◆ **Task instructions**
Exact transcription of the records is required.

◆ **Provided records**
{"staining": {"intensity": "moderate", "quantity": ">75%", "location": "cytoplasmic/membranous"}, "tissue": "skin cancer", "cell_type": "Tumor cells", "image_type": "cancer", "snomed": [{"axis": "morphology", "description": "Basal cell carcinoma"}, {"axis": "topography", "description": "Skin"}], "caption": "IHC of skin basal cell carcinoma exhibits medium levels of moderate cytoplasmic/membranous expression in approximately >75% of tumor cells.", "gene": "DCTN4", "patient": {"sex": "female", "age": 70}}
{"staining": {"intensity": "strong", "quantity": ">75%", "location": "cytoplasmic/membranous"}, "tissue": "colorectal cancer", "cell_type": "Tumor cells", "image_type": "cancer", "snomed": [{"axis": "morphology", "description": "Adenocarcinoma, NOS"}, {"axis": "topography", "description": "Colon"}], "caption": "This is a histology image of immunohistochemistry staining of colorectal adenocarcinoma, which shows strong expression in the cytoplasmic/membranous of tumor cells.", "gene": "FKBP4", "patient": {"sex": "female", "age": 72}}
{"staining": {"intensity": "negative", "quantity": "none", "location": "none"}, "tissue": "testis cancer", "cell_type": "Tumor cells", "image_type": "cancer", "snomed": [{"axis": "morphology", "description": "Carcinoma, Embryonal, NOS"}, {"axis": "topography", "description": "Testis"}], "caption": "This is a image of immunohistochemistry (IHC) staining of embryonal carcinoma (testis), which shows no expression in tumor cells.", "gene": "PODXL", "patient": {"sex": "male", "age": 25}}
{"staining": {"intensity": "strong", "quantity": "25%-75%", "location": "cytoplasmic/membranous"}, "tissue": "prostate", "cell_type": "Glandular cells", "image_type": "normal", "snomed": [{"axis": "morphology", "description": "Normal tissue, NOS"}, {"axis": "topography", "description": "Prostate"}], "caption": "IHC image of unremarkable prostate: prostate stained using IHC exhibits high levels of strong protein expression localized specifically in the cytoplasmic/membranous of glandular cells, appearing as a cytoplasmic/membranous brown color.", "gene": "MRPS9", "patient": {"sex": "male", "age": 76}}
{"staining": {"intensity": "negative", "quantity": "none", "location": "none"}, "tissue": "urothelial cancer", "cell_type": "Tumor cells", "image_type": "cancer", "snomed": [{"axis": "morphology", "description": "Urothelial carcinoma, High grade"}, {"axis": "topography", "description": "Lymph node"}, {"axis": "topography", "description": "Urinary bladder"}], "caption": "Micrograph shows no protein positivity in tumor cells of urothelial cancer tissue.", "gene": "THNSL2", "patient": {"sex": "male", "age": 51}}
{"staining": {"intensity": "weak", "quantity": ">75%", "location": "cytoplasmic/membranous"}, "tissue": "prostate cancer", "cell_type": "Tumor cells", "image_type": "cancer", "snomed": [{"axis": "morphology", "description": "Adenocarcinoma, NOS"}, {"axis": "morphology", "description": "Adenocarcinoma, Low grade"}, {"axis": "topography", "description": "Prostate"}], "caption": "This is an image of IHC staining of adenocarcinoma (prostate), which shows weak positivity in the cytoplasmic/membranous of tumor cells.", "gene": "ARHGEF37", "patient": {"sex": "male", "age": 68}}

◆ **Exercise response**
{"staining": {"intensity": "moderate", "quantity": ">75%", "location": "cytoplasmic/membranous"}, "tissue": "skin cancer", "cell_type": "Tumor cells", "image_type": "cancer", "snomed": [{"axis": "morphology", "description": "Basal cell carcinoma"}, {"axis": "topography", "description": "Skin"}], "caption": "IHC of skin basal cell carcinoma exhibits medium levels of moderate cytoplasmic/membranous expression in approximately >75% of tumor cells.", "gene": "DCTN4", "patient": {"sex": "female", "age": 70}}
{"staining": {"intensity": "strong", "quantity": ">75%", "location": "cytoplasmic/membranous"}, "tissue": "colorectal cancer", "cell_type": "Tumor cells", "image_type": "cancer", "snomed": [{"axis": "morphology", "description": "Adenocarcinoma, NOS"}, {"axis": "topography", "description": "Colon"}], "caption": "This is a histology image of immunohistochemistry staining of colorectal adenocarcinoma, which shows strong expression in the cytoplasmic/membranous of tumor cells.", "gene": "FKBP4", "patient": {"sex": "female", "age": 72}}
{"staining": {"intensity": "negative", "quantity": "none", "location": "none"}, "tissue": "testis cancer", "cell_type": "Tumor cells", "image_type": "cancer", "snomed": [{"axis": "morphology", "description": "Carcinoma, Embryonal, NOS"}, {"axis": "topography", "description": "Testis"}], "caption": "This is a image of immunohistochemistry (IHC) staining of embryonal carcinoma (testis), which shows no expression in tumor cells.", "gene": "PODXL", "patient": {"sex": "male", "age": 25}}
{"staining": {"intensity": "strong", "quantity": "25%-75%", "location": "cytoplasmic/membranous"}, "tissue": "prostate", "cell_type": "Glandular cells", "image_type": "normal", "snomed": [{"axis": "morphology", "description": "Normal tissue, NOS"}, {"axis": "topography", "description": "Prostate"}], "caption": "IHC image of unremarkable prostate: prostate stained using IHC exhibits high levels of strong protein expression localized specifically in the cytoplasmic/membranous of glandular cells, appearing as a cytoplasmic/membranous brown color.", "gene": "MRPS9", "patient": {"sex": "male", "age": 76}}
{"staining": {"intensity": "negative", "quantity": "none", "location": "none"}, "tissue": "urothelial cancer", "cell_type": "Tumor cells", "image_type": "cancer", "snomed": [{"axis": "morphology", "description": "Urothelial carcinoma, High grade"}, {"axis": "topography", "description": "Lymph node"}, {"axis": "topography", "description": "Urinary bladder"}], "caption": "Micrograph shows no protein positivity in tumor cells of urothelial cancer tissue.", "gene": "THNSL2", "patient": {"sex": "male", "age": 51}}
{"staining": {"intensity": "weak", "quantity": ">75%", "location": "cytoplasmic/membranous"}, "tissue": "prostate cancer", "cell_type": "Tumor cells", "image_type": "cancer", "snomed": [{"axis": "morphology", "description": "Adenocarcinoma, NOS"}, {"axis": "morphology", "description": "Adenocarcinoma, Low grade"}, {"axis": "topography", "description": "Prostate"}], "caption": "This is an image of IHC staining of adenocarcinoma (prostate), which shows weak positivity in the cytoplasmic/membranous of tumor cells.", "gene": "ARHGEF37", "patient": {"sex": "male", "age": 68}}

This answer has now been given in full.